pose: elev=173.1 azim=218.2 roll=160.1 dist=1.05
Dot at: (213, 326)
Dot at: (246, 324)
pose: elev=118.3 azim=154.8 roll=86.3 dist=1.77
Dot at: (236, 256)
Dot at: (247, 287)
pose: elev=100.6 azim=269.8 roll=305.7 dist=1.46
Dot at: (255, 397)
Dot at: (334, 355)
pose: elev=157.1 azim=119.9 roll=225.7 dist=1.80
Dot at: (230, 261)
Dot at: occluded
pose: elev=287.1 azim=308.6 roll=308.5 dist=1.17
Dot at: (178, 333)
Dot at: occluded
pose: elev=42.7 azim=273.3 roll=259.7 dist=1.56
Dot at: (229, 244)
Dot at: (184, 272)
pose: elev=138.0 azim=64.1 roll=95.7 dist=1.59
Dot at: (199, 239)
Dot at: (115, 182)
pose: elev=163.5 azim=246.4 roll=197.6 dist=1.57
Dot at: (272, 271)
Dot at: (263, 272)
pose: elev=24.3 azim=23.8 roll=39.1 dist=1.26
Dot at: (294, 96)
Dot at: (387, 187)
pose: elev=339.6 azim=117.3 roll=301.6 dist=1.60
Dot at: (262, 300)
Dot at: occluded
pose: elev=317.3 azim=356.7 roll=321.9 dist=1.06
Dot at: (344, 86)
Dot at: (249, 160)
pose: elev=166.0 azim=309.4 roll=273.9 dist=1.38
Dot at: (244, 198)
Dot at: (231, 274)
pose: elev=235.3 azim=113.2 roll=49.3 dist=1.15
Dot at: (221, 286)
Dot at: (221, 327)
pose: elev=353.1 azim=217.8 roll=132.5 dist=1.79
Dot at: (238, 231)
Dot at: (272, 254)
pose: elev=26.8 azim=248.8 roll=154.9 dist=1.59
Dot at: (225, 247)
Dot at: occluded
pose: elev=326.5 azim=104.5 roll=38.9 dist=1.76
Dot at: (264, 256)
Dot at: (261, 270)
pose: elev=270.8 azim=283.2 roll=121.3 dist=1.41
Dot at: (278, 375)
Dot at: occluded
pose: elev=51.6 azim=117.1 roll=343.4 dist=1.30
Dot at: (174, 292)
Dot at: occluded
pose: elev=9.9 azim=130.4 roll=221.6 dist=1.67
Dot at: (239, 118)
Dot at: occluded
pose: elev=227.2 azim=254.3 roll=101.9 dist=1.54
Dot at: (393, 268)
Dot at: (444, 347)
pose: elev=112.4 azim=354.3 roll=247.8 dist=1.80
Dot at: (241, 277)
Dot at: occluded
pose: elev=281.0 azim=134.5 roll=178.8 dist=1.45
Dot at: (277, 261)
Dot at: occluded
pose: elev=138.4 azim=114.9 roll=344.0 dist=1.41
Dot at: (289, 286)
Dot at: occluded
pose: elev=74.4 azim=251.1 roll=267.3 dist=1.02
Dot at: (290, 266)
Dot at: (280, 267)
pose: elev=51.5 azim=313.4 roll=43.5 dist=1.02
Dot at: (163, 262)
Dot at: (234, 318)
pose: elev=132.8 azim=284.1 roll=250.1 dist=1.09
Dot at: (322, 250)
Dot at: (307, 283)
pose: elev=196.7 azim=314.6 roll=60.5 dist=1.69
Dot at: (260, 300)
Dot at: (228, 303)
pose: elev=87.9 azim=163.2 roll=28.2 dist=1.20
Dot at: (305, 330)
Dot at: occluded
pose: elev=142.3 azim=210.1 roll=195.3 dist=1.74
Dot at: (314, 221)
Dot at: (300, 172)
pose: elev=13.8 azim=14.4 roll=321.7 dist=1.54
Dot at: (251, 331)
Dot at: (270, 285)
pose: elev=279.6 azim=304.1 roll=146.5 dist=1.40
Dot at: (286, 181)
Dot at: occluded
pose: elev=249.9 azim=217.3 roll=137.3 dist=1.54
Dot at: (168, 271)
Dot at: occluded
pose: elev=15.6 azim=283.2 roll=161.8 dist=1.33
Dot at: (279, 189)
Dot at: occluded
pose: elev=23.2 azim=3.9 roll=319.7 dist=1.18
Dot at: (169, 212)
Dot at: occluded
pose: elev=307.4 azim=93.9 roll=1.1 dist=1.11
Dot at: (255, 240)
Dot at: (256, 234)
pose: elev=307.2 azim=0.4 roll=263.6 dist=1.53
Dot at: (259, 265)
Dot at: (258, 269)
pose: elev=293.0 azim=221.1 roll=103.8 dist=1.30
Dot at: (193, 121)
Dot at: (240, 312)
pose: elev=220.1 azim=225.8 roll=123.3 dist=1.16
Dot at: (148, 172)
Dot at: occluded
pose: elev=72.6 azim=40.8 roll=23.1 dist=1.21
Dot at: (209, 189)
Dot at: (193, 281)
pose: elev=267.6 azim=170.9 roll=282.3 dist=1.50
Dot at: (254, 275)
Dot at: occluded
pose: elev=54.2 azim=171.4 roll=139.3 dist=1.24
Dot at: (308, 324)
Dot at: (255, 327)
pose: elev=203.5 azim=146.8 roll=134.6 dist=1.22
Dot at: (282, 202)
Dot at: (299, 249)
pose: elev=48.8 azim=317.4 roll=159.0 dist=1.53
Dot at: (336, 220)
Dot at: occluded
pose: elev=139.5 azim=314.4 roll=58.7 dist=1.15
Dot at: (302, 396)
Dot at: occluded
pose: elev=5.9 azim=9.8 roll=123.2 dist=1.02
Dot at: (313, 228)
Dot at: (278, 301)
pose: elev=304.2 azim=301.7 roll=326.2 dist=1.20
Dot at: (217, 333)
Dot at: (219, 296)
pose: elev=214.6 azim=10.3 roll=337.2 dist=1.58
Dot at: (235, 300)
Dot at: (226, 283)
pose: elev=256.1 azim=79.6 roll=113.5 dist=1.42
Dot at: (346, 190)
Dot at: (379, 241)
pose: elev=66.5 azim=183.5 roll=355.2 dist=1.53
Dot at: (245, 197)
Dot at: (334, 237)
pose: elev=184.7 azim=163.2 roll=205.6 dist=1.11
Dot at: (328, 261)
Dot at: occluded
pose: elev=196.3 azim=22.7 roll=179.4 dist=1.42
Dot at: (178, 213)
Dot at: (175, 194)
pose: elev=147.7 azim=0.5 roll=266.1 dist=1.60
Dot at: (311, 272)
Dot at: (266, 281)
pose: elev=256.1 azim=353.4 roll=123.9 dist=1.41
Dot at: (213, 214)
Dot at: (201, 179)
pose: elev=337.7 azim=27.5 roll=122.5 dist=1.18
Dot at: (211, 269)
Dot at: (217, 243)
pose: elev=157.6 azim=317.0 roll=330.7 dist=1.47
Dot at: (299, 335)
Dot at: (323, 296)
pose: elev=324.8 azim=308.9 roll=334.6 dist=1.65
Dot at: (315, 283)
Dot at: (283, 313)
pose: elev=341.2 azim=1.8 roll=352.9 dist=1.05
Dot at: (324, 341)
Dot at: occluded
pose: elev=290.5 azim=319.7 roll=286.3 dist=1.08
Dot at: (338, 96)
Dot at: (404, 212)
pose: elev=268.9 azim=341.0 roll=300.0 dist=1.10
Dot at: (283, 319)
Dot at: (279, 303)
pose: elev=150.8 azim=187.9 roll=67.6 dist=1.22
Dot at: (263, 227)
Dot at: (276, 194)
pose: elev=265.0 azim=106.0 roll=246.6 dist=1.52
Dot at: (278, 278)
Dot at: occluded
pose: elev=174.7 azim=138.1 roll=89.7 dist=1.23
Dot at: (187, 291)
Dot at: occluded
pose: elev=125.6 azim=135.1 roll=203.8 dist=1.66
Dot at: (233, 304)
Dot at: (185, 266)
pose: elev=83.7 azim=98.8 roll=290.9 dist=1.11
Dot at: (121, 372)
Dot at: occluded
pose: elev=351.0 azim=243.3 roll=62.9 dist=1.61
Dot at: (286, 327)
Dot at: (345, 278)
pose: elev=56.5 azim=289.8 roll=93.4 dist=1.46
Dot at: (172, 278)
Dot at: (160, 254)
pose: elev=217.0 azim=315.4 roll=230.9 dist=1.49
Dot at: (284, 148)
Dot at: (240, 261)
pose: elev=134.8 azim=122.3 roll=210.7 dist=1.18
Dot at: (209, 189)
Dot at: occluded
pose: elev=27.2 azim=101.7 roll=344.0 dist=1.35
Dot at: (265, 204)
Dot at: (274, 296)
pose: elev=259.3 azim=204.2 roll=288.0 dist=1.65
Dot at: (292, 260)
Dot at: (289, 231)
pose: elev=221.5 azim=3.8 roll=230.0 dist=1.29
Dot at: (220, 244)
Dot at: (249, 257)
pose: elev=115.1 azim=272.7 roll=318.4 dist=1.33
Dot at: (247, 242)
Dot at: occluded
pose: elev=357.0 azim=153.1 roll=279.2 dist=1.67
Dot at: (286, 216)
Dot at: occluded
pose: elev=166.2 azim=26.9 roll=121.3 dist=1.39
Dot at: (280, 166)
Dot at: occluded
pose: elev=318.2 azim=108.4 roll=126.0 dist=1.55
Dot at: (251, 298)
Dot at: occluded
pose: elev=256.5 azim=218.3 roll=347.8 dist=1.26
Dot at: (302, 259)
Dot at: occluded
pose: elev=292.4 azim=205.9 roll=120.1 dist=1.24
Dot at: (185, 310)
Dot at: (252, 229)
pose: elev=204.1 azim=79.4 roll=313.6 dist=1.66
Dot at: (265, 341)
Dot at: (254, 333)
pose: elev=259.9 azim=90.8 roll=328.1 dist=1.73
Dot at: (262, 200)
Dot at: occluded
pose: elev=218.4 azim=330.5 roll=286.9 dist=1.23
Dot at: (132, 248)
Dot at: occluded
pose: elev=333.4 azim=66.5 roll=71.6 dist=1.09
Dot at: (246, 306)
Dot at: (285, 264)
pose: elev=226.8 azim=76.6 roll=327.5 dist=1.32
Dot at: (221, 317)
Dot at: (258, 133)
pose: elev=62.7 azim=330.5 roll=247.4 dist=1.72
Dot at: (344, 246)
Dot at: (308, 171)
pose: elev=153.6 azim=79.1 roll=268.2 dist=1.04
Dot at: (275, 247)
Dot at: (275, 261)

========

DIRECTION - Write the records above, starting at the line that contains "pose: elev=166.2 azim=26.9" and ending at their last line, as a JSON list of strings, one string per line, with blank lines left out.

THE RESULT -
[
  "pose: elev=166.2 azim=26.9 roll=121.3 dist=1.39",
  "Dot at: (280, 166)",
  "Dot at: occluded",
  "pose: elev=318.2 azim=108.4 roll=126.0 dist=1.55",
  "Dot at: (251, 298)",
  "Dot at: occluded",
  "pose: elev=256.5 azim=218.3 roll=347.8 dist=1.26",
  "Dot at: (302, 259)",
  "Dot at: occluded",
  "pose: elev=292.4 azim=205.9 roll=120.1 dist=1.24",
  "Dot at: (185, 310)",
  "Dot at: (252, 229)",
  "pose: elev=204.1 azim=79.4 roll=313.6 dist=1.66",
  "Dot at: (265, 341)",
  "Dot at: (254, 333)",
  "pose: elev=259.9 azim=90.8 roll=328.1 dist=1.73",
  "Dot at: (262, 200)",
  "Dot at: occluded",
  "pose: elev=218.4 azim=330.5 roll=286.9 dist=1.23",
  "Dot at: (132, 248)",
  "Dot at: occluded",
  "pose: elev=333.4 azim=66.5 roll=71.6 dist=1.09",
  "Dot at: (246, 306)",
  "Dot at: (285, 264)",
  "pose: elev=226.8 azim=76.6 roll=327.5 dist=1.32",
  "Dot at: (221, 317)",
  "Dot at: (258, 133)",
  "pose: elev=62.7 azim=330.5 roll=247.4 dist=1.72",
  "Dot at: (344, 246)",
  "Dot at: (308, 171)",
  "pose: elev=153.6 azim=79.1 roll=268.2 dist=1.04",
  "Dot at: (275, 247)",
  "Dot at: (275, 261)"
]